A St. Philip’s businessman cannot understand why Newfoundland and Labrador Hydro will not let him install a wind turbine for a volunteer organization in Hawke’s Bay.

An example of a wind turbine made by WINPhase Energy, whose products are distributed in Canada by Labrador Coastal Equipment, owned by Gerry Skinner of Portugal Cove-St. Philip’s.

According to Wallace Maynard, vice-president of the Torrent River Salmon Interpretation Centre, the facility has a limited revenue stream and needs to find ways to cut costs in order to survive. It receives funding from the Town of Hawke’s Bay.

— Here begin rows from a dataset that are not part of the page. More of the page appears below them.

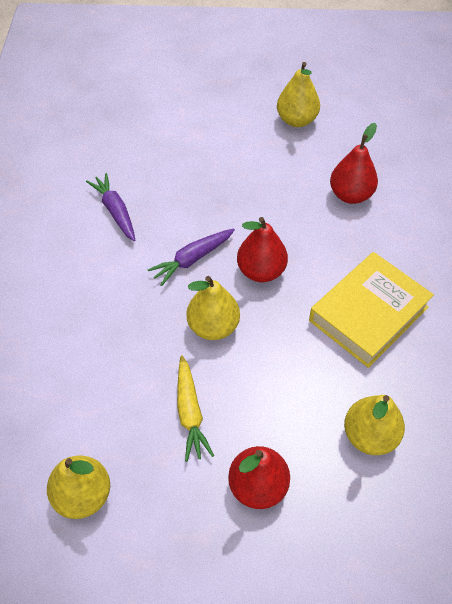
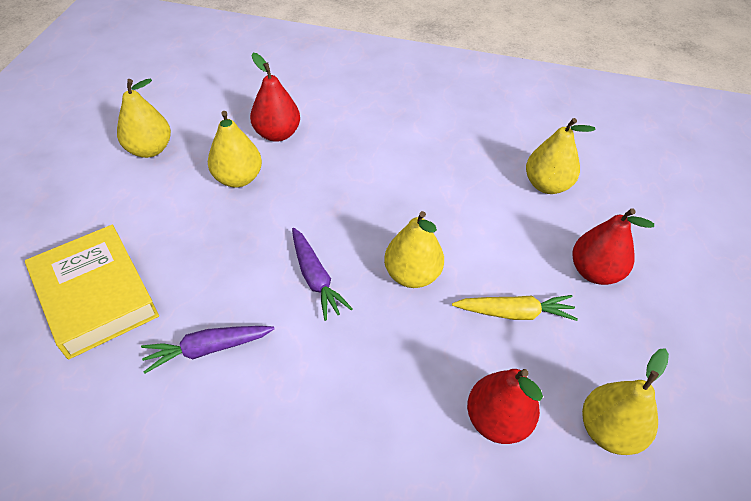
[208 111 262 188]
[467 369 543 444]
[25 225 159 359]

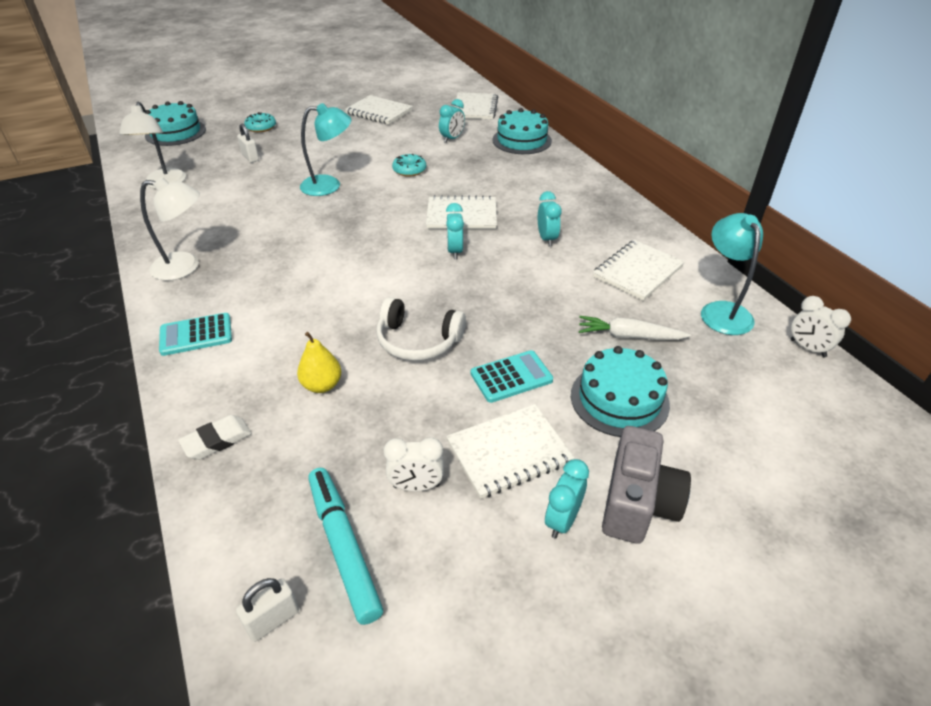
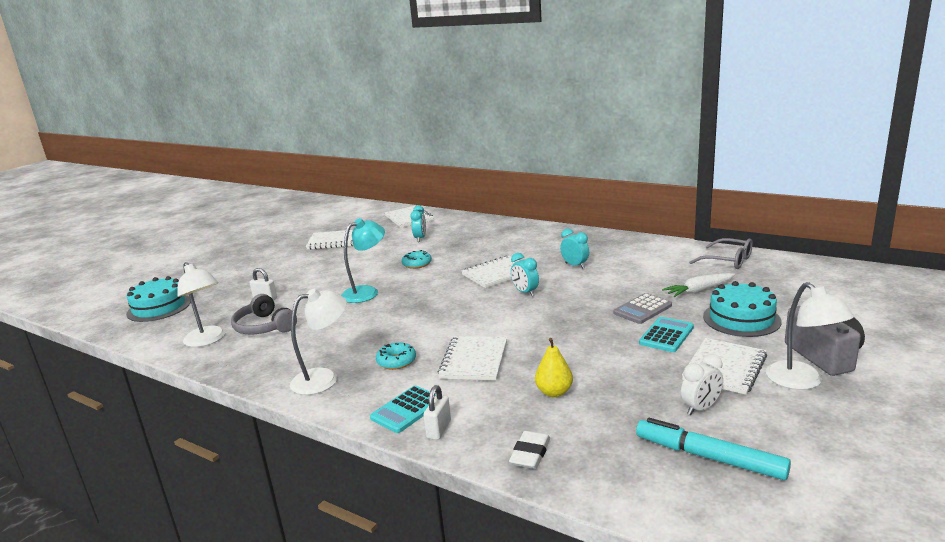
[377 297 466 361] (first image)
[492 108 552 154] (first image)
[791 296 851 357] (first image)
[231 294 297 335]
[613 293 672 324]
[423 385 451 440]
[376 342 416 370]
[437 336 507 380]
[766 282 854 390]
[689 238 753 269]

He hoped the use of a wind turbine to power the facility would reduce expenses for the site, which operates for approximately two months annually, but consumes power throughout the year.

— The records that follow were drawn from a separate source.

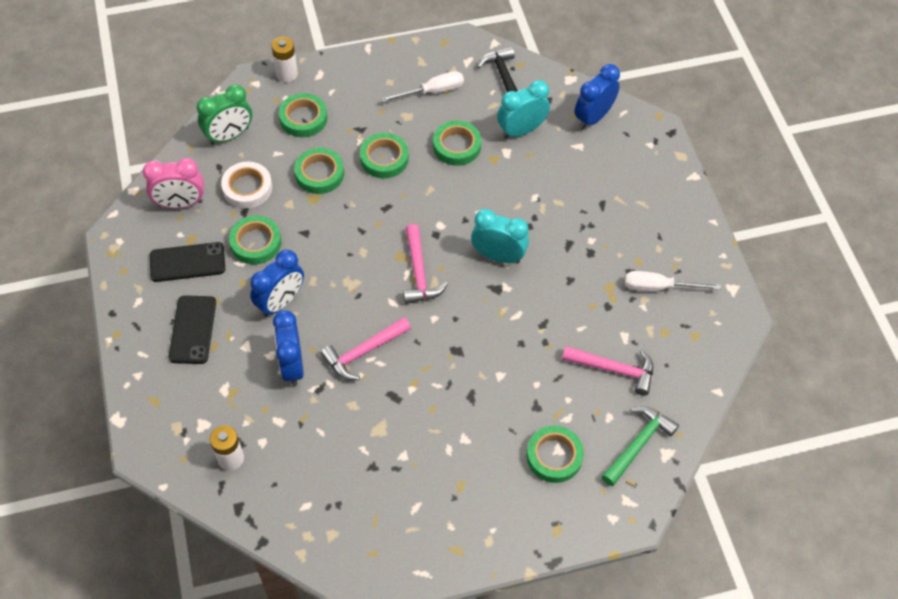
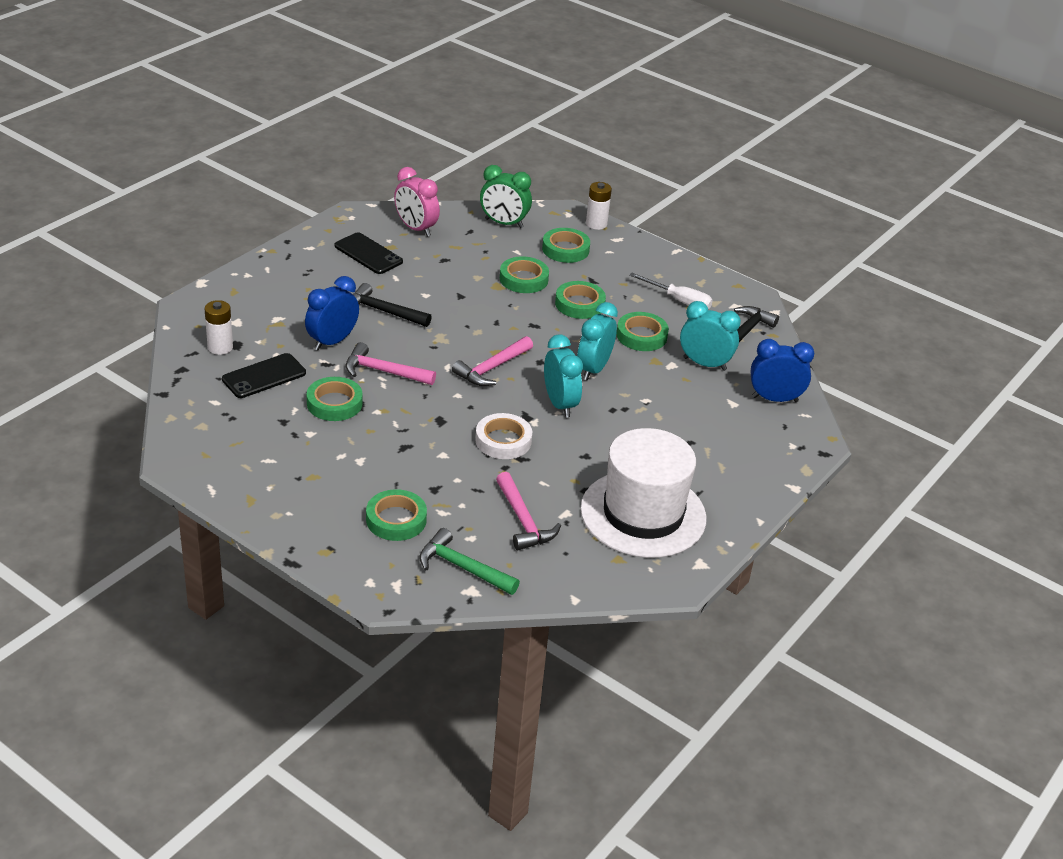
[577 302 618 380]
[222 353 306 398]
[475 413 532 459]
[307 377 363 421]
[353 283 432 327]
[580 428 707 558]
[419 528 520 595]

Gerry Skinner, president of Labra­dor Coastal Equipment, proposed installing a 10-kilowatt net-metering system that would allow the centre to generate the electricity it needs to operate. Extra electricity would go back to Hydro’s grid for other consumers to use.

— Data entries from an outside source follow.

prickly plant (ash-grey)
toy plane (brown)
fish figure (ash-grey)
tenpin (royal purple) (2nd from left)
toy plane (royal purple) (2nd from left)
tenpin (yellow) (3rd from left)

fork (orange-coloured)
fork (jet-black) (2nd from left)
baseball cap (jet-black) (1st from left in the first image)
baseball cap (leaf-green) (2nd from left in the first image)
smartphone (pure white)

Skinner met with Hydro officials in May 2013. He was told at the time that Hydro would provide a list of technical requirements his project would need to meet.

Bob Moulton, manager of generation and rural planning for Hydro, emailed Skinner in December with a list of five conditions he would need to satisfy.

“I see no technical reason why a 10 kW wind turbine and inverter as discussed in earlier correspondence … cannot be installed at the (Torrent River) Salmon Interpretation Centre,” he wrote.

Skinner claims to have satisfied all of the conditions except for the last one, which involved getting a signed agreement in place with the Town of Hawke’s Bay. He expected Hydro to provide an agreement document to fulfil that condition.

However, Moulton told Skinner in a letter late last month that the project will not proceed until a provincial net metering policy is finalized.

That matter also involves Newfoundland Power and the Department of Natural Resources. According to the letter, that policy should be finalized later this year.

Skinner has been trying to set up net metering services for nine years and cannot understand why Newfoundland and Labrador is not keeping up with other provinces, like Nova Scotia. He suggests Newfoundland and Labrador could implement the Nova Scotia policy already in place there with relative ease.

In a statement released to The Telegram Monday, Hydro said while it recognizes the value of net metering, provincial policy needs to be in place before any such project proceeds. Hydro reconfirmed that policy should be completed in 2014 and said once that happens, it is prepared to discuss further with Skinner a potential agreement with respect to the Hawke’s Bay facility.